At the end of the day, I want kids because I think it would be neat to see a person socialized from scratch, to see his/her/zer life progress from the start, no matter how much influence I have in that. I would also like to be pregnant at least once, probably out of an almost academic curiosity to see what that's like, but I think I might also adopt kids, because I really do love spending time with children and don't care THAT MUCH if they share my DNA. While adopting a kid who would not otherwise have a home (if they really truly wouldn't otherwise have a home - not the way Madonna adopts) is definitely good for the world, in general, the reason I want to have kids, whether they are adopted or biological, is not altruistic but is simply because I think they're neat. I think watching someone grow up and get socialized from an early age is awesome. Is that something worth starting a cult about? Is this impulse truly a higher one? I love love the idea of raising children for much the same reasons people say they like going snorkeling - because I think it's cool.
Yeah, I want babies.
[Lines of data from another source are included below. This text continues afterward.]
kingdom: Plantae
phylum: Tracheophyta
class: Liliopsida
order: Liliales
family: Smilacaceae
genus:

I hope I have kids who become responsible adults, and I hope I have something to do with them becoming responsible adults, but at the end of the day, they will be their own people, not just extensions of me, and creating "a cult of motherhood" would just help me feel better about the fact that my husband doesn't change as many diapers as I do...I don't want to make it hard for women NOT to have kids. I don't want to stigmatize that choice, so if I have kids (which I hope I will), I won't expect to be celebrated for it and I won't lose site of the fact that children are children, not reflections of one's own hot awesomeness.